🤖 AI Summary
Existing art image generation methods are constrained by single-style inputs—such as a single reference image or domain-specific text—resulting in coarse-grained and inflexible style control. This work introduces the first end-to-end text-driven artistic image generation framework enabling multi-granular style disentanglement: a tunable style encoder accepts arbitrary textual style descriptions and independently modulates structural layout, fine-grained details, and global style intensity. We further propose the first art-guided super-resolution module, which injects painter-level brushstroke and texture features into diffusion outputs. Built upon a text-conditioned diffusion backbone, our method integrates a lightweight super-resolution network and an accelerated sampling strategy. Extensive evaluations demonstrate state-of-the-art performance across FID, LPIPS, and human assessments—achieving superior generation quality, diversity, and real-time inference capability.
📝 Abstract
In this work, we propose a complete framework that generates visual art.
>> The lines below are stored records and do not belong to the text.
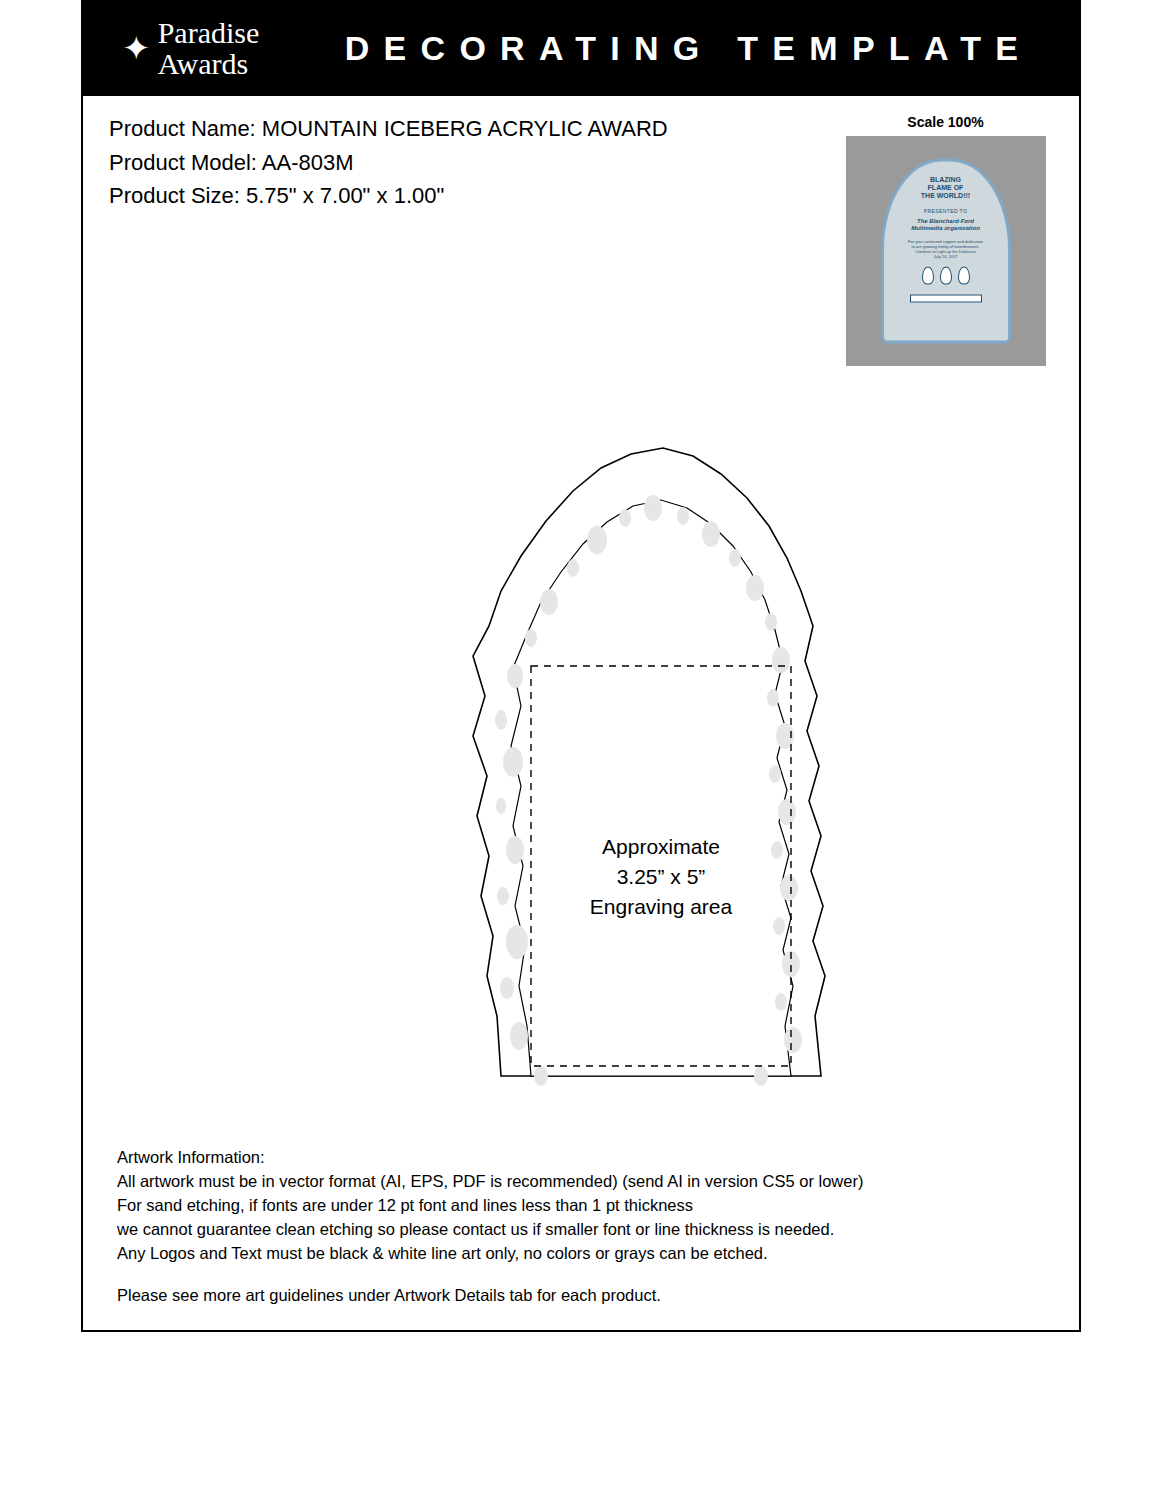✦
Paradise
Awards
DECORATING TEMPLATE
Product Name: MOUNTAIN ICEBERG ACRYLIC AWARD
Product Model: AA-803M
Product Size: 5.75" x 7.00" x 1.00"
Scale 100%
BLAZING
FLAME OF
THE WORLD!!!
PRESENTED TO
The Blanchard-Ford
Multimedia organization
For your continued support and dedication
to our growing family of homebrewers.
Continue to Light up the Darkness
July 24, 2017
Approximate 3.25” x 5” Engraving area
Artwork Information:
All artwork must be in vector format (AI, EPS, PDF is recommended) (send AI in version CS5 or lower)
For sand etching, if fonts are under 12 pt font and lines less than 1 pt thickness
we cannot guarantee clean etching so please contact us if smaller font or line thickness is needed.
Any Logos and Text must be black & white line art only, no colors or grays can be etched.
Please see more art guidelines under Artwork Details tab for each product.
Unlike previous stylization methods that are not flexible with style parameters (i.e., they allow stylization with only one style image, a single stylization text or stylization of a content image from a certain domain), our method has no such restriction. In addition, we implement an improved version that can generate a wide range of results with varying degrees of detail, style and structure, with a boost in generation speed. To further enhance the results, we insert an artistic super-resolution module in the generative pipeline. This module will bring additional details such as patterns specific to painters, slight brush marks, and so on.